JOB =>
Write down the listing again exactly as it appears below, without its pictures.
RECORDS TO PROCESS START
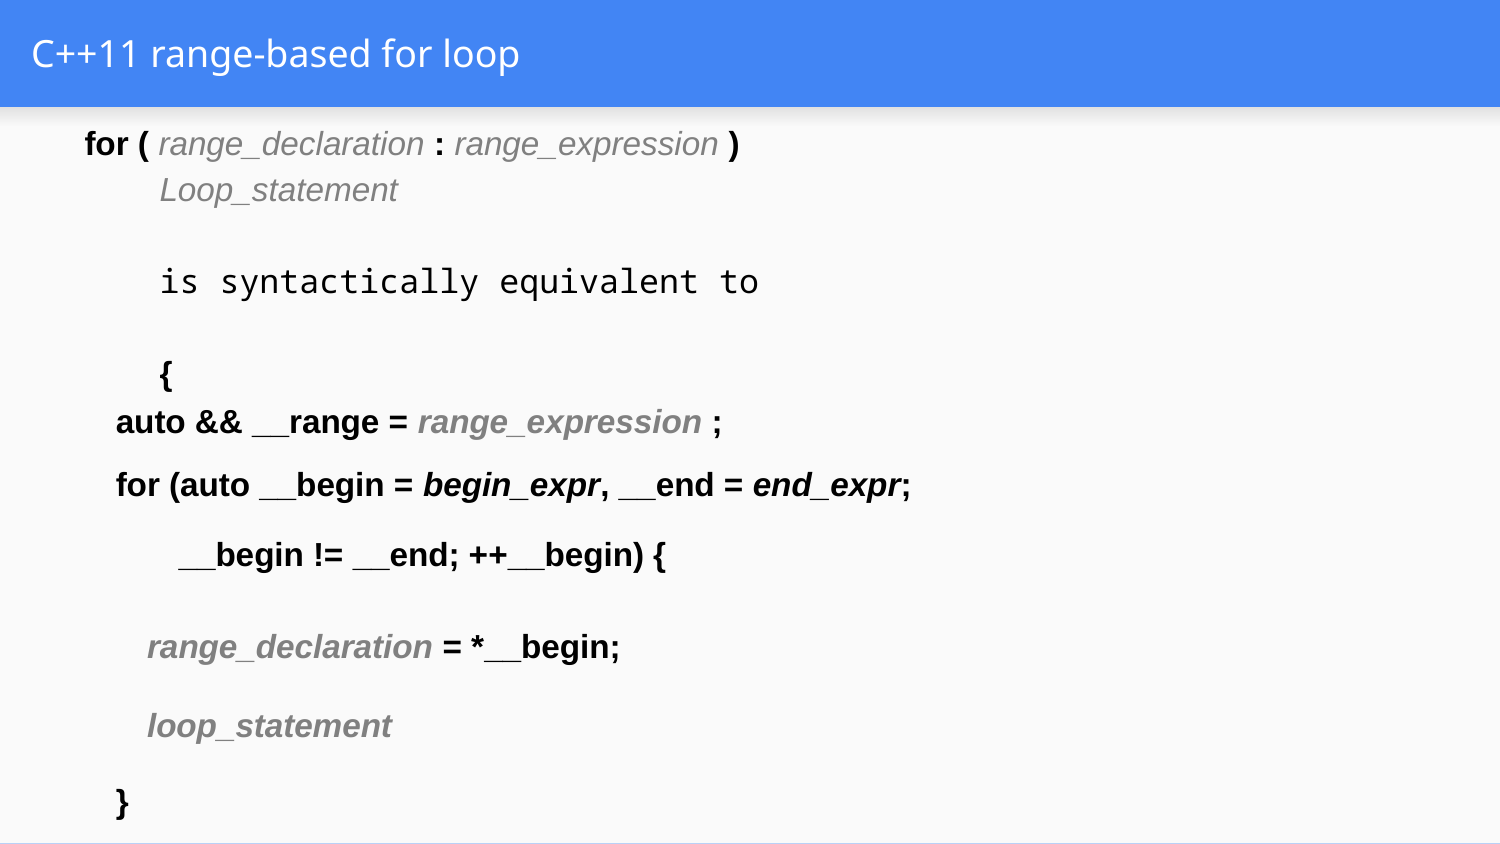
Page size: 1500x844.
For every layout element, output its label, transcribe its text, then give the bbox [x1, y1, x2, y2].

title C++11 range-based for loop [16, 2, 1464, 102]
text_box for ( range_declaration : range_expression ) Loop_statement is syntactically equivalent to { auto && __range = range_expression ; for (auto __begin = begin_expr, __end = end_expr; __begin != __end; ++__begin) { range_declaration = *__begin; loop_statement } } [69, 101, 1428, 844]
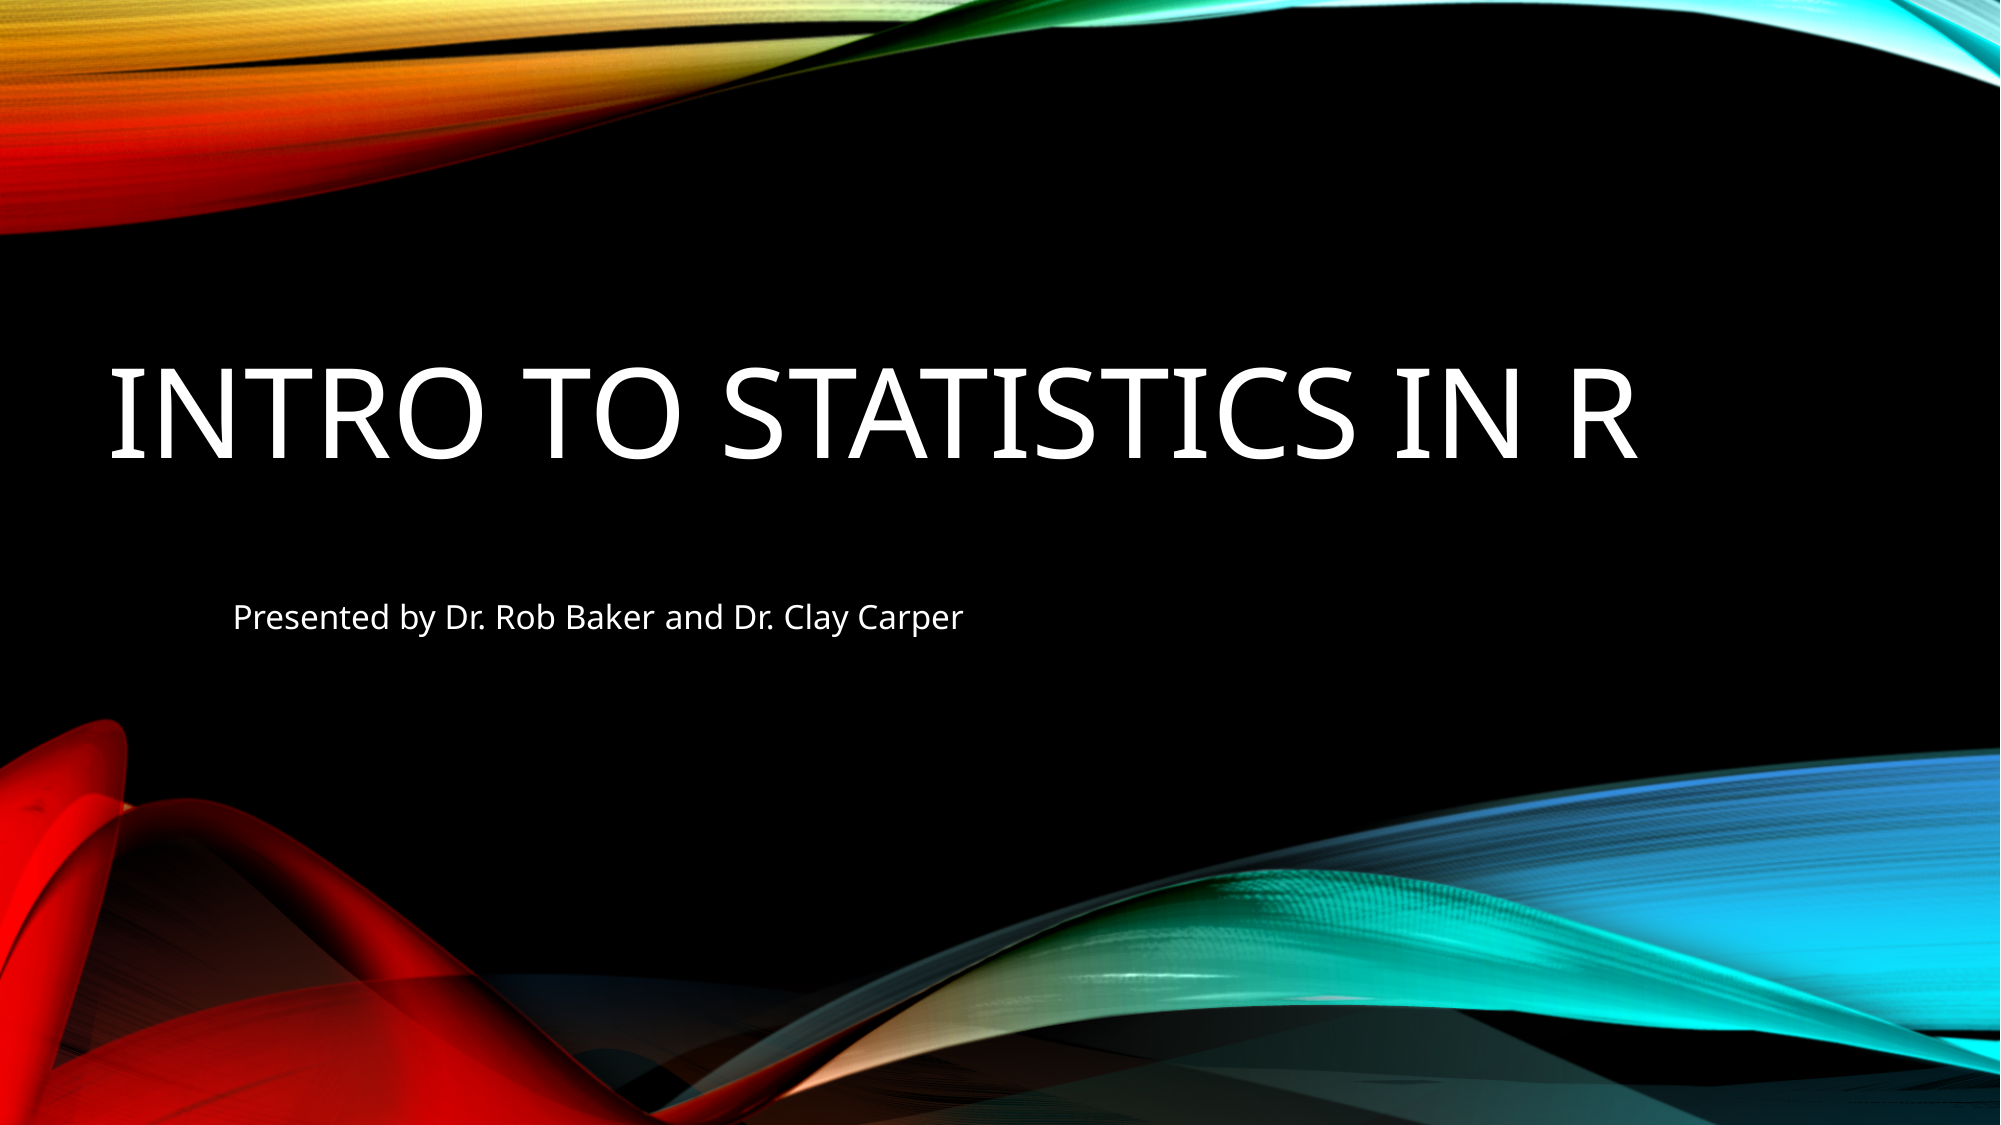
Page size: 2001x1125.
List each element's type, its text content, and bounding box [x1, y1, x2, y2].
RECORDS TO PROCESS END
OUTPUT OF THE TASK =>
Page size: 1500x844.
For every layout element, output its label, transcribe its text, then give the bbox [x1, y1, x2, y2].

title C++11 range-based for loop [16, 2, 1464, 102]
text_box for ( range_declaration : range_expression ) Loop_statement is syntactically equivalent to { auto && __range = range_expression ; for (auto __begin = begin_expr, __end = end_expr; __begin != __end; ++__begin) { range_declaration = *__begin; loop_statement } } [69, 101, 1428, 844]
Page size: 2001x1125.
List each element's type, its text content, and bounding box [x1, y1, x2, y2].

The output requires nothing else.